Un principio che il magistrato considera irrinunciabile e che rappresenta una delle conquiste più importanti della civiltà giuridica occidentale.

Quando la coscienza chiede ascolto

Sul tema del fine vita è intervenuto anche il professor Erik Furno, avvocato e docente universitario, che ha evidenziato come esistano situazioni nelle quali il diritto sia chiamato a confrontarsi con la dignità della persona e con la sua volontà. «Ci sono momenti in cui il distacco dalla vita diventa una scelta necessaria», osserva.

«Quando una persona è affetta da una malattia incurabile, vive sofferenze insopportabili ed esprime in modo lucido la volontà di porvi fine, ignorare quella volontà rischia di trasformarsi in accanimento terapeutico».

Una posizione che richiama uno dei nodi centrali affrontati nel libro: il difficile equilibrio tra tutela della vita e rispetto dell’autodeterminazione individuale.

Nicola Ruocco: «L’amore è la sintesi di tutto»

Se Caringella e Furno hanno guidato il pubblico all’interno delle questioni giuridiche e morali poste dal romanzo, Nicola Ruocco ha offerto una chiave di lettura più ampia dell’intera serata. Fondatore di Incontri di Valore, Ruocco ha spiegato a Metropolis le ragioni che lo hanno portato a ospitare Caringella in una tappa speciale della rassegna.

«Una cornice diversa, ma con la stessa emozione», racconta. «Castellammare è bellezza, accoglienza, identità. È la porta della Costiera Sorrentina, ma soprattutto è una città capace di offrire profondità e umanità a incontri come questo».

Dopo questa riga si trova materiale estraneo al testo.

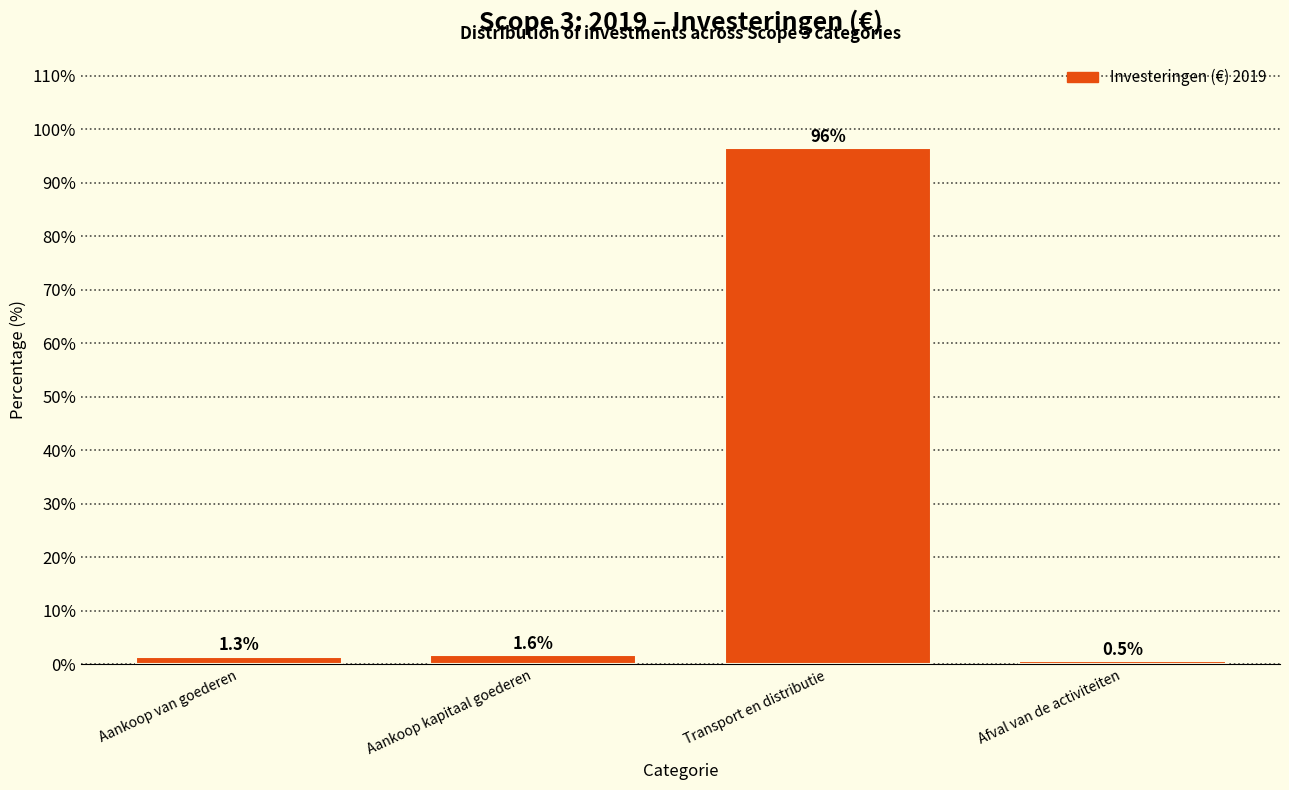

Reading left to right, extract all data points from this chart.

Aankoop van goederen=1.3	Aankoop kapitaal goederen=1.6	Transport en distributie=96.5	Afval van de activiteiten=0.5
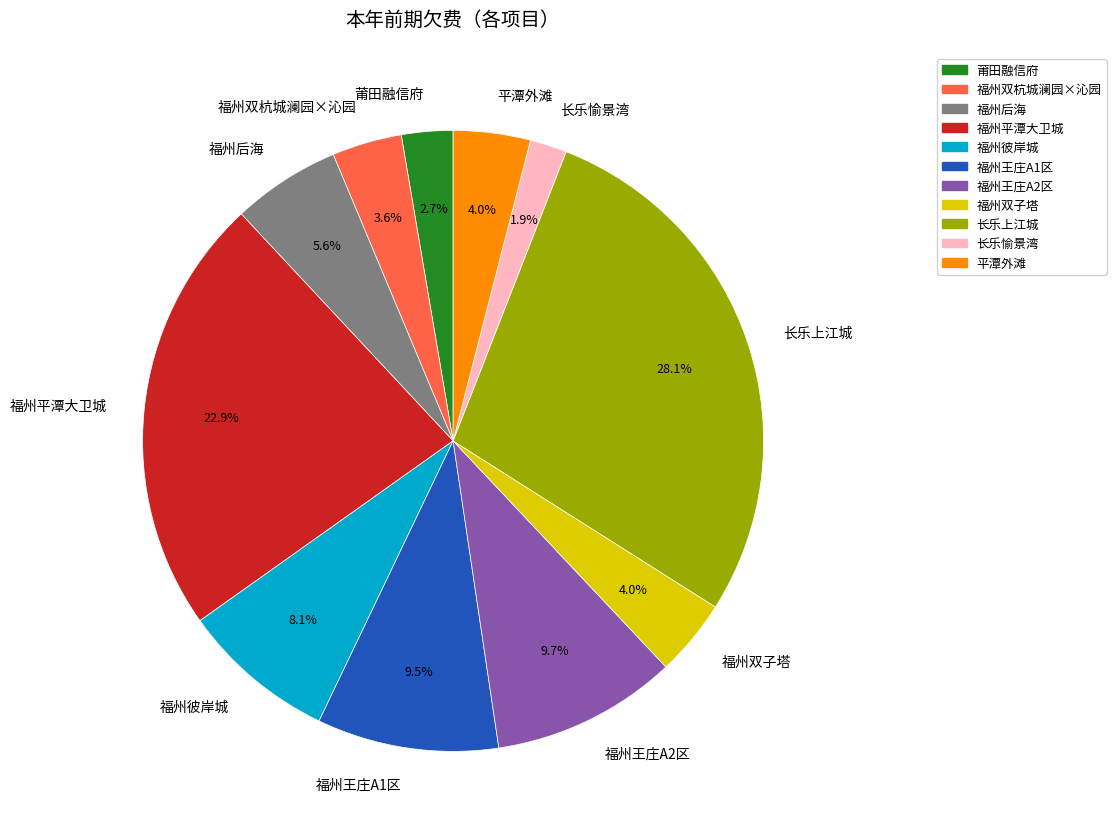

To the nearest percent, what percentage of the pie is 长乐愉景湾?

2%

Più ancora della presentazione di un libro, la serata si è trasformata in un momento di riflessione collettiva sulla fragilità umana. «Il messaggio che spero il pubblico porti a casa è il senso della misura», spiega Ruocco.

«Il tema del fine vita mette in contrasto etica e diritto, morale e rigore delle norme. Sono binari che probabilmente non si incontreranno mai del tutto. Ma c’è qualcosa che riesce a sintetizzare ogni contrasto: l’amore. È l’amore la risposta finale, è l’amore il gesto che dà significato anche alle scelte più difficili».

Alla fine dell’incontro, ciò che resta non è soltanto il dibattito sul fine vita o il confronto tra norme e coscienza. Resta soprattutto una domanda che L’attesa dell’alba consegna a ogni lettore: come vivere il tempo che ci è dato.

Una domanda alla quale Francesco Caringella non offre una risposta definitiva. Ma forse è proprio questo il compito della buona letteratura: non chiudere il dibattito, bensì aprirlo. E accompagnarci, pagina dopo pagina, verso la nostra personale attesa dell’alba.